**AUFGABEN:**
a - Geben Sie den Absatz des Auszugs, der mit „Inwieweit die Praxis der Theorie folgt“ beginnt, knapper als Stichpunktliste wieder und bewahren Sie dabei seine zentralen Fakten.
b - Führen Sie den Testbericht über den Kopfhörerverstärker im Anschluss an seinen letzten Satz weiter.

Inwieweit die Praxis der Theorie folgt, werde ich mit einem Sennheiser HD 800 Kopfhörer ergründen. Schon bei der Vorbereitung einer Musik-Demo für die HIGH END 2013 nutzte ich den Kopfhörer-Amp intensiv als Arbeitswerkzeug, und dabei fiel auf, wie herrlich stressfrei auch lange Hörsitzungen mit ihm seien können. Nach einer kurzen Aufwärmphase werden ungemein homogene Klangbilder an die Schallwandler der Kopfhörer entsandt. So fügen sich bei einem Song wie „She was“ von Camille die fragilen Element der Komposition und die bedrohliche Grundstimmung anrührend und nachvollziehbar zusammen. In einem so komplexen Musikwerk wie Le Sacre du Printemps in der Interpretation von Simon Rattle und den Berliner Philharmonikern mit seinen steten rhythmischen Brüchen zerfällt weder das Werk noch das Orchester in einzelne Gruppen, der Verstärker hält das Klanggeschehen stets perfekt zusammen. Anderseits lädt die detailreiche Darstellung geradezu dazu ein, einen virtuellen Rundgang durch die Musikerreihen zu starten. Alles steht am richtigen Platz und bei Bedarf – und einer adäquaten Einspielung – können die Noten der Partituren mitgelesen werden. Atmosphärisch dichte Aufnahmen wie Inga Rumpfs White Horses werden da zu Sternstunden.

**Gespeicherte Dateneinträge:**
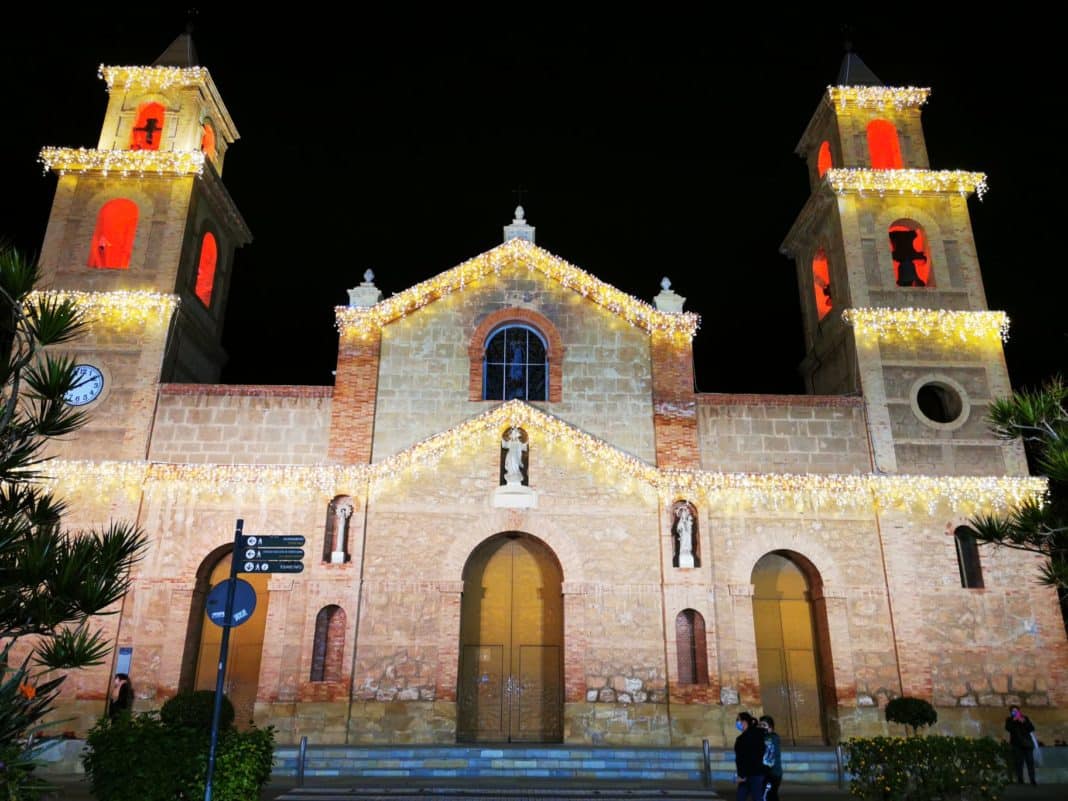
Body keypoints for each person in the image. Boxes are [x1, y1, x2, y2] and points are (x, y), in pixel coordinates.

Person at [733, 711, 767, 801]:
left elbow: (742, 758)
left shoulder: (742, 739)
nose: (737, 722)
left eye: (738, 720)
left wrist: (742, 775)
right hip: (758, 772)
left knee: (746, 797)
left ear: (744, 722)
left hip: (750, 774)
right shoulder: (760, 734)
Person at [1005, 704, 1037, 785]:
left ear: (1019, 711)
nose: (1015, 713)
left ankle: (1032, 779)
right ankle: (1020, 779)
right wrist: (1014, 720)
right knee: (1019, 762)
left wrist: (1024, 722)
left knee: (1030, 761)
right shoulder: (1009, 720)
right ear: (1011, 712)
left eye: (1016, 711)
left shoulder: (1025, 718)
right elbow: (1008, 728)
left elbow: (1031, 728)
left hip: (1027, 744)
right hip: (1016, 745)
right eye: (1013, 711)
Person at [759, 715, 783, 801]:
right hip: (773, 773)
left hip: (772, 773)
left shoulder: (770, 738)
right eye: (760, 725)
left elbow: (769, 758)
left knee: (768, 796)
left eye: (764, 725)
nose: (761, 727)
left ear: (770, 727)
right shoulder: (770, 737)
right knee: (772, 795)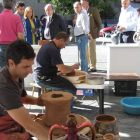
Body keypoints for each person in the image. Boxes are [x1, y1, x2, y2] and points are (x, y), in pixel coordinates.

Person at [0, 39, 48, 140]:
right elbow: (29, 126)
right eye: (26, 66)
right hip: (3, 130)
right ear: (11, 63)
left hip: (13, 122)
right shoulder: (4, 87)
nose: (30, 71)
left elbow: (21, 98)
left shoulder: (15, 74)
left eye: (31, 65)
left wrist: (36, 101)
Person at [33, 32, 79, 110]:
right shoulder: (53, 50)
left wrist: (68, 69)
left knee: (65, 83)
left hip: (40, 74)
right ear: (61, 40)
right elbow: (63, 70)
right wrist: (73, 67)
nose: (65, 47)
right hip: (43, 77)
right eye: (66, 44)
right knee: (71, 88)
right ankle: (67, 112)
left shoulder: (48, 44)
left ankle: (63, 104)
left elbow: (60, 66)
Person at [0, 0, 24, 70]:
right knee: (16, 70)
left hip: (2, 47)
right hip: (14, 46)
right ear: (13, 7)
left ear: (3, 6)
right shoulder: (16, 18)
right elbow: (20, 36)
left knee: (3, 71)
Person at [80, 0, 102, 72]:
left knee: (91, 50)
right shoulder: (81, 11)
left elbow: (99, 21)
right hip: (83, 34)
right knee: (85, 50)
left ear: (87, 3)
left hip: (92, 33)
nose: (82, 5)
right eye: (81, 3)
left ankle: (93, 66)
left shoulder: (93, 10)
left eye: (83, 3)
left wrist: (97, 31)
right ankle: (88, 65)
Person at [73, 2, 92, 72]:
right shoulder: (80, 14)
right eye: (75, 7)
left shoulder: (82, 15)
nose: (76, 9)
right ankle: (84, 70)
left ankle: (84, 71)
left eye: (77, 7)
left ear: (81, 7)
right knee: (82, 55)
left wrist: (88, 34)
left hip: (82, 37)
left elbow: (85, 27)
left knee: (83, 55)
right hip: (80, 37)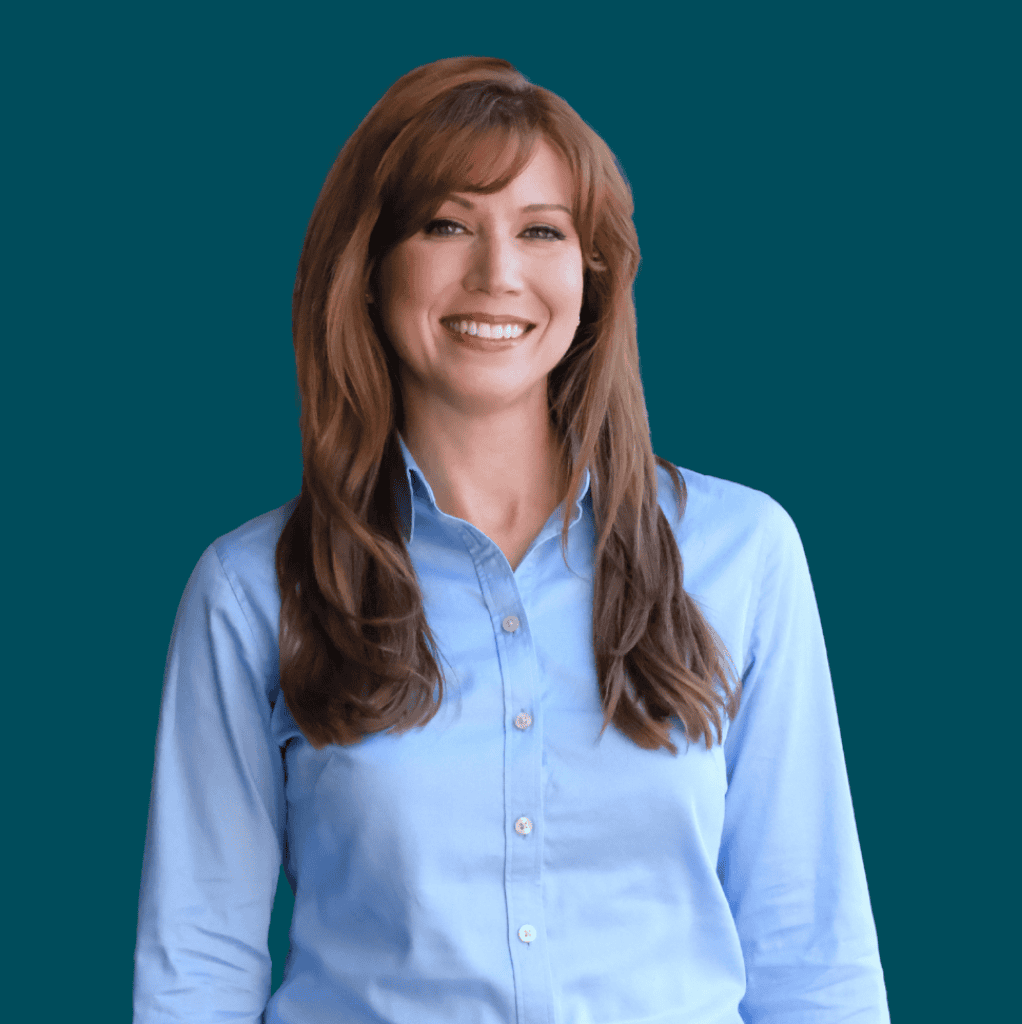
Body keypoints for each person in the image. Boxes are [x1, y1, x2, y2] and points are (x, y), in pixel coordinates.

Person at [133, 56, 889, 1024]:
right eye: (446, 225)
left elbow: (810, 953)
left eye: (540, 231)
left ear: (590, 275)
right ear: (367, 269)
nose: (497, 273)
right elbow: (196, 967)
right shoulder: (252, 589)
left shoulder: (742, 553)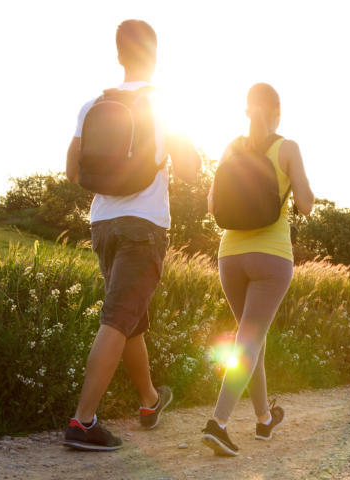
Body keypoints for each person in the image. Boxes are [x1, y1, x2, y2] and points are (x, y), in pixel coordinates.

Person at [63, 19, 201, 451]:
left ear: (120, 56)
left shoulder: (92, 105)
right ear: (155, 58)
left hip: (102, 222)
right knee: (118, 320)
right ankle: (83, 422)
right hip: (144, 225)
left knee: (130, 322)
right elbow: (192, 172)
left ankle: (149, 400)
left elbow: (73, 171)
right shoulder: (163, 107)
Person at [202, 83, 315, 456]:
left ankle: (265, 419)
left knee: (253, 341)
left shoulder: (232, 147)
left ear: (248, 110)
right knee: (248, 341)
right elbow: (307, 205)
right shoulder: (288, 148)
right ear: (277, 113)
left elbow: (212, 203)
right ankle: (217, 423)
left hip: (229, 256)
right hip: (271, 257)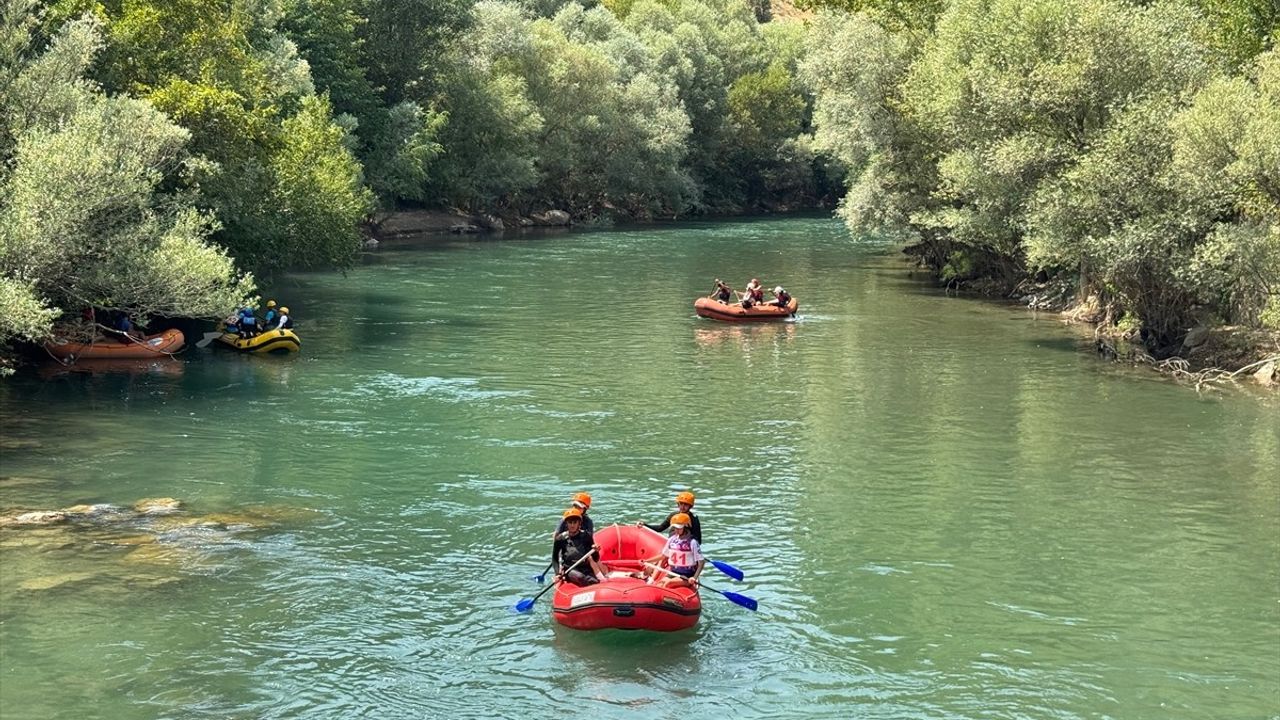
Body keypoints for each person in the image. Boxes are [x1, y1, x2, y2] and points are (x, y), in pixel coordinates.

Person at [640, 513, 704, 589]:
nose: (676, 530)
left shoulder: (692, 542)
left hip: (687, 576)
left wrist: (694, 577)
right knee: (659, 585)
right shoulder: (672, 539)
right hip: (673, 573)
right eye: (675, 528)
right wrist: (647, 561)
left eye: (679, 528)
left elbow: (701, 563)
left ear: (686, 527)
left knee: (668, 584)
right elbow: (663, 556)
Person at [552, 508, 606, 586]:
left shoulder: (586, 536)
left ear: (579, 523)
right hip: (570, 569)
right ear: (566, 524)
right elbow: (554, 558)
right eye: (570, 522)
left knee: (594, 582)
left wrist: (595, 550)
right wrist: (557, 573)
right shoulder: (560, 538)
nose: (572, 525)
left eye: (575, 522)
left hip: (585, 568)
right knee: (580, 577)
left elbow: (595, 558)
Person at [638, 491, 702, 545]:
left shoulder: (694, 519)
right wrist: (645, 525)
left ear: (690, 506)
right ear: (678, 504)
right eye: (681, 504)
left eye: (685, 505)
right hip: (672, 544)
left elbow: (698, 540)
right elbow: (660, 528)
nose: (682, 507)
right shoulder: (673, 515)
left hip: (686, 547)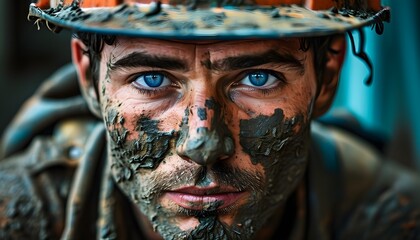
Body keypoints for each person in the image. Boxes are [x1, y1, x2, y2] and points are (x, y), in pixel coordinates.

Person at [0, 0, 419, 239]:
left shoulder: (393, 221)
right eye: (151, 79)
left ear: (327, 78)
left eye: (259, 78)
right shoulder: (21, 218)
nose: (202, 143)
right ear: (89, 80)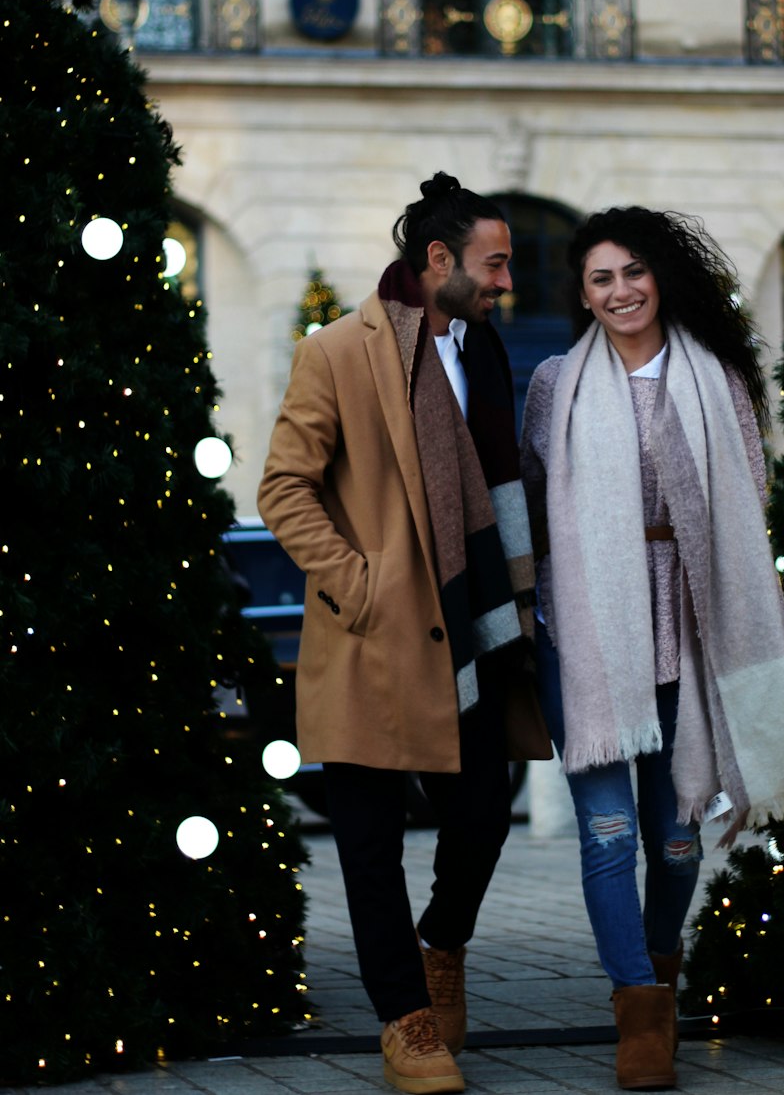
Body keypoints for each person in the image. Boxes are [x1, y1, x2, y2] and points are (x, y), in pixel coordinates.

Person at [259, 174, 550, 1095]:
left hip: (468, 637)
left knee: (479, 821)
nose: (506, 280)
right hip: (373, 641)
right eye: (495, 262)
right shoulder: (338, 352)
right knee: (368, 843)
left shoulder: (487, 355)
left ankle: (443, 946)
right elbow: (282, 488)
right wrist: (360, 585)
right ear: (438, 260)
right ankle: (406, 1022)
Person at [520, 207, 784, 1092]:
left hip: (689, 627)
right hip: (588, 635)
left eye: (634, 272)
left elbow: (749, 518)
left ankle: (660, 964)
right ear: (582, 294)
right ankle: (640, 1013)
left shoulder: (716, 379)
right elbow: (533, 517)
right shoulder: (553, 387)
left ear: (661, 278)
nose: (621, 291)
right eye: (601, 279)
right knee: (609, 836)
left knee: (678, 844)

**LÖSUNGEN:**
a -
- Die Praxis wird mit einem Kopfhörer Sennheiser HD 800 geprüft.
- Schon bei der Vorbereitung einer Musik-Demo für die HIGH END 2013 diente der Kopfhörer-Amp als Arbeitswerkzeug, und auch lange Hörsitzungen blieben dabei stressfrei.
- Nach kurzer Aufwärmphase liefert er sehr homogene Klangbilder.
- Bei „She was“ von Camille verbinden sich die fragilen Elemente und die bedrohliche Grundstimmung nachvollziehbar.
- Le Sacre du Printemps mit Simon Rattle und den Berliner Philharmonikern zerfällt trotz steter rhythmischer Brüche nicht, denn der Verstärker hält das Klanggeschehen zusammen.
- Die detailreiche Darstellung lädt zu einem virtuellen Rundgang durch die Musikerreihen ein. Alles steht am richtigen Platz, und bei adäquater Einspielung lassen sich die Noten mitlesen.
- Atmosphärisch dichte Aufnahmen wie Inga Rumpfs White Horses werden zu Sternstunden.

b -
Diese sehr durchdringende Art des Musikhörens offenbart mitunter auch Details, die eher zum Schmunzeln anregen. Erhöht etwa der Toningenieur deftig den Nachhall erhöht oder komplettiert eine leicht verrauschte Samplersequenz den Song, so wird dies deutlich wahrnehmbar und versinkt nicht im großen Meer der gespielten Töne. Obwohl sich beim Hören mit dem Kopfhörer das Geschehen im Kopf entwickelt, ist beim Transrotor die Wahrnehmung von Räumlichkeit ein Teil des Hörvergnügens. Die Dimension eines Konzertraumes wird beinahe sichtbar. In Bruno Cocsets wunderschöner Produktion mit Le Basses Réunies von Bachs „Nun komm, der Heiden Heiland“ glaubt man, den Aufnahmeraum mit geschlossenen Augen abschreiten zu können.
Tonal ist beim Transrotor alles im grünen Bereich. Becken schwingen je nach Anschlag silbrig glänzend oder sie scheinen zu explodieren. Violinpassagen klingen solo wie im Verbund klar und fein strukturiert. Schärfe oder Mattigkeit in den obersten Lagen? Fehlanzeige. Der so wichtige Mitteltonbereich vereint Wärme und Präzision. Kraftvoll und abgründig präsentiert sich die Abteilung Tiefton. Beispielsweise scheint der satte Bassteppich in „Time Laps“ von Ludovico Einaudi körperlich spürbar zu sein: Beim Hörtest habe ich wirklich kontrolliert, ob die Lautsprecher auch tatsächlich ausgeschaltet waren. Zwischenzeitlich hatte ich den Eindruck, Freunde der Grobdynamik könnten über das gesamte Klanggeschehen hin kleinere Mängel in ihrer Lieblingsdisziplin entdecken und dem Transrotor zuviel Feingeistigkeit vorwerfen – ein Annahme, die sich in den brachialen Chorpassagen der Grande Messe des Morts von Hector Berlioz dann aber in Luft auflöste. Wird die Klangregelung zugeschaltet, spielte der Verstärker verhaltener – nicht dramatisch, aber in Nuancen gut nachvollziehbar.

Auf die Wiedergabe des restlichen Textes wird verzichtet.